Acquired by the present owner, circa 1995 

Catalogue Note

We are grateful to Gerard Hastings, whose new book on Keith Vaughan’s graphic art is to be published later in the year by Pagham Press in Association with the Keith Vaughan Society, for his kind assistance with the catalouging of the present work, and for compiling the catalogue essay.

Although this painting has the freshness of a sketch, Vaughan has signed it as a finished work. Much of the pictorial interest lies in being able to see the artist’s working method. Each stage of the painting’s progress is retained in the final image. For example, the arms of the figure at the right simultaneously reach up to pick fruit and, in another position, hold them in his hands. Similarly the tree at the left can be seen through the torso of the figure standing in front of it.

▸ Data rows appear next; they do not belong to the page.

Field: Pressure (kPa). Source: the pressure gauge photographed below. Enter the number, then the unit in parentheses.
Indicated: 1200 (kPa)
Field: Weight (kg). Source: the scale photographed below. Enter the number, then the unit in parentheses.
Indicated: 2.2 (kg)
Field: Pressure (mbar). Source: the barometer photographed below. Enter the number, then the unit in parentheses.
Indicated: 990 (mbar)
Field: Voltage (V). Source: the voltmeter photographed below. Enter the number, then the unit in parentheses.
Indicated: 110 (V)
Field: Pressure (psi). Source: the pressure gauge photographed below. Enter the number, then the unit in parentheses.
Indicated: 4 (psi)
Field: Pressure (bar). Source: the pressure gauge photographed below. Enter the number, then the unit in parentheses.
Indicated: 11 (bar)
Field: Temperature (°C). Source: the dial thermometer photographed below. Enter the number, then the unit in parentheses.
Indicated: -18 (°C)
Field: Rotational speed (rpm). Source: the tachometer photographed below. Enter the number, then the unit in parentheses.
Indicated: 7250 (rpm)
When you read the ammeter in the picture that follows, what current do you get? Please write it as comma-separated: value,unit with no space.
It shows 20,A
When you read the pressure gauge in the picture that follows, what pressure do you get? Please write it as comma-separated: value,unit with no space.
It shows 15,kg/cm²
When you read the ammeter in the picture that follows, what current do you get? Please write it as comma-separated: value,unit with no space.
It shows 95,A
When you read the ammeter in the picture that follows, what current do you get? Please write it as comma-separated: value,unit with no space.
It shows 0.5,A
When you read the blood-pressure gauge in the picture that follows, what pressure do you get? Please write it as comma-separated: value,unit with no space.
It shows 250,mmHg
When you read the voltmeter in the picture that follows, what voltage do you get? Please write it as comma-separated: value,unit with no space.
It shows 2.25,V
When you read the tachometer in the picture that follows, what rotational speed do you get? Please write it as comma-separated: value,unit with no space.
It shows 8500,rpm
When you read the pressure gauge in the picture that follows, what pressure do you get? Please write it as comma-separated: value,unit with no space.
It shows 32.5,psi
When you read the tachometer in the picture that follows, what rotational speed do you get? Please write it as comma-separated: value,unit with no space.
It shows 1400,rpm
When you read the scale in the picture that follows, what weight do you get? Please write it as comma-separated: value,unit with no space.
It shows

The subject of figures in an orchard picking fruit, or in a landscape reaching up to branches, occurs frequently in Vaughan’s painting at this time, (see Figures Climbing Trees, 1946, Figure Beneath a Tree Branch, 1947, Man Gathering Fruit, 1948 and Water Trees and Figures, 1948). He worked on the land as a non-combatant for the duration of the war, Vaughan was interested in the themes of man linked to his environment, the changing seasons and farmers harvesting produce.

Having been cut off from artistic developments on the continent during the war, like all British painters Vaughan visited the Picasso/Matisse exhibition at the Victoria and Albert in 1945. We can see the effect Matisse’s work had on him in the arching, curves and linear construction of the forms.